How to complete this task: Show the lines below that contain the string "Medienzentrum".

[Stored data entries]

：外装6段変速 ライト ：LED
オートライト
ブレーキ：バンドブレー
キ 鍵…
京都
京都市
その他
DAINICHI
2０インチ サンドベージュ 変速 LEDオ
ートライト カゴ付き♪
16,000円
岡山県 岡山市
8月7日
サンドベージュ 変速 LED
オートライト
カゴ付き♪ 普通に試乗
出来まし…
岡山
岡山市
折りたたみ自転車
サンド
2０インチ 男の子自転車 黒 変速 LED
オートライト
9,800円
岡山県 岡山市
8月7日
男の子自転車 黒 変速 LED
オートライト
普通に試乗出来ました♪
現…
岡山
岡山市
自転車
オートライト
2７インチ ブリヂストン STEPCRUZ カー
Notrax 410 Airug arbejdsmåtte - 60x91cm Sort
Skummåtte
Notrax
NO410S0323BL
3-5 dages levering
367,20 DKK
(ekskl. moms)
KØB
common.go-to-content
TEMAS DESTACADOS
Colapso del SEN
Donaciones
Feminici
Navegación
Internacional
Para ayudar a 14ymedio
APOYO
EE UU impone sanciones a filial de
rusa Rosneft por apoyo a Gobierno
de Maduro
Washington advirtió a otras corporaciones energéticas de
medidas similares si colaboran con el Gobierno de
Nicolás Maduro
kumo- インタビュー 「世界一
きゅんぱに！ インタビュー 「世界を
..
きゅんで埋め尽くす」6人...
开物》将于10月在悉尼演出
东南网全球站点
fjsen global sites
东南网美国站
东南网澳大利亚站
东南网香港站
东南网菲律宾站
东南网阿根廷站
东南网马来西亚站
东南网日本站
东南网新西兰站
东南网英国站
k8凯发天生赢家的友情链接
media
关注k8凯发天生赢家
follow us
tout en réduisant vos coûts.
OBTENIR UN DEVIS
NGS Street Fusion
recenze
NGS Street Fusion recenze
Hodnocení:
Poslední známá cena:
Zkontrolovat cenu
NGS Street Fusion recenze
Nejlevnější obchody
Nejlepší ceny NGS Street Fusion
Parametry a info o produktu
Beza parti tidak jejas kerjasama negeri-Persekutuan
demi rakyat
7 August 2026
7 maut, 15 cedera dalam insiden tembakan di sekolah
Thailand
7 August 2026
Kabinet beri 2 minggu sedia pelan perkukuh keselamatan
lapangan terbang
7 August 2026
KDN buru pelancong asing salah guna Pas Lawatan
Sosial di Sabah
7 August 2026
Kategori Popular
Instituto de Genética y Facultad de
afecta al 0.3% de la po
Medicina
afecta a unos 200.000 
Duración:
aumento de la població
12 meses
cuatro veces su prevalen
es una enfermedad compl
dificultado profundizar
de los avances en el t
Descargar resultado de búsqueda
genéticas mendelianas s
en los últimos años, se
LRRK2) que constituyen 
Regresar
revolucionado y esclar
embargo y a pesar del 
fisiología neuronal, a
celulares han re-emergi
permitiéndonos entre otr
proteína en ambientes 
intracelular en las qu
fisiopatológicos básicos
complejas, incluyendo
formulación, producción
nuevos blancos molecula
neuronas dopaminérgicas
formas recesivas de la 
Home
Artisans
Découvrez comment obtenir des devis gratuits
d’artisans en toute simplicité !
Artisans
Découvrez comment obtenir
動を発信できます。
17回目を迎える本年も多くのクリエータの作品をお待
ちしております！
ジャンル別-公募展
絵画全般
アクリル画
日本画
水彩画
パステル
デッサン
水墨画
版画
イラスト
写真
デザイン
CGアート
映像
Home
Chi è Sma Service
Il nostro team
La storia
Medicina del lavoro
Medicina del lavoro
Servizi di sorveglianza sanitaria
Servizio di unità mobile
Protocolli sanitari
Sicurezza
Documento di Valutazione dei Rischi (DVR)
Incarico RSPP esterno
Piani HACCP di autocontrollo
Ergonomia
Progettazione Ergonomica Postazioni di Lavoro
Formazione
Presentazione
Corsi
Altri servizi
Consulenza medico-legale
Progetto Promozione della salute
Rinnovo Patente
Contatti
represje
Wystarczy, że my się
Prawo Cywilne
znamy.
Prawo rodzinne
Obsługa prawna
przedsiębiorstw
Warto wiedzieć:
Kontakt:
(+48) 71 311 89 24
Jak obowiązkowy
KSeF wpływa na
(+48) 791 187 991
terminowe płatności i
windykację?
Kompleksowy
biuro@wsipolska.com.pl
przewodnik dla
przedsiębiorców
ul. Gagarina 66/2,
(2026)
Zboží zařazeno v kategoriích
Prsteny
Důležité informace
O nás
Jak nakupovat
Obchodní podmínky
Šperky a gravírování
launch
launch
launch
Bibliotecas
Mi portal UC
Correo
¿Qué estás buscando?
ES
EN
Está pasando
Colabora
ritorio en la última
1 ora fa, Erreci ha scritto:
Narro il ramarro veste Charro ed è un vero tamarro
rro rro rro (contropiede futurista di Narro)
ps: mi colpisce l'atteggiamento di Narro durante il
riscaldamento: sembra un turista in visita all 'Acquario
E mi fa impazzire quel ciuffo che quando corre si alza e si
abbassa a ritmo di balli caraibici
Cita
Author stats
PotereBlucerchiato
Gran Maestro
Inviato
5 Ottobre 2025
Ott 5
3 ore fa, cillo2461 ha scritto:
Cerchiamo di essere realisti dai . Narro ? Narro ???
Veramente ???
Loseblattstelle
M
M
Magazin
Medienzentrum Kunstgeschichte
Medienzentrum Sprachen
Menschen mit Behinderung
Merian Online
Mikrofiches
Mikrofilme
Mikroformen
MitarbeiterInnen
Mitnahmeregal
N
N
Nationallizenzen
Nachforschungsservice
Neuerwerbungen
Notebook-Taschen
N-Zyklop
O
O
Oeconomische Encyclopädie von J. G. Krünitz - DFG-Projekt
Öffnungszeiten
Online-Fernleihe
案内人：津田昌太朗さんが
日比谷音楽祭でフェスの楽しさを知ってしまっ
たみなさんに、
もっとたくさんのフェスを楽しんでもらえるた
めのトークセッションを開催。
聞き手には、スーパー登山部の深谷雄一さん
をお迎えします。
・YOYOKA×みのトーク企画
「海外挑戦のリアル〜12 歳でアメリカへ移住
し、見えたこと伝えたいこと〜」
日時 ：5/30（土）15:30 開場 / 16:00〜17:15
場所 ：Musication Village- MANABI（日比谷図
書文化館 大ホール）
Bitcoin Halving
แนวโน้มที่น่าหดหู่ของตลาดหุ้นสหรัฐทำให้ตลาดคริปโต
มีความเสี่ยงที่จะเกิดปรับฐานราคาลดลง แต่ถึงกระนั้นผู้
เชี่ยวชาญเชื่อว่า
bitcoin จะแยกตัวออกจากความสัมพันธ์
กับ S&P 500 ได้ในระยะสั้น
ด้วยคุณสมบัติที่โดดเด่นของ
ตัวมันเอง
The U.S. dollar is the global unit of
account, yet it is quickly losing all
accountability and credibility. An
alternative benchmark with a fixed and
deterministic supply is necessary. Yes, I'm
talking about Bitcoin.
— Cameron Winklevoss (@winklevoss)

Exercise answer:
Medienzentrum Kunstgeschichte
Medienzentrum Sprachen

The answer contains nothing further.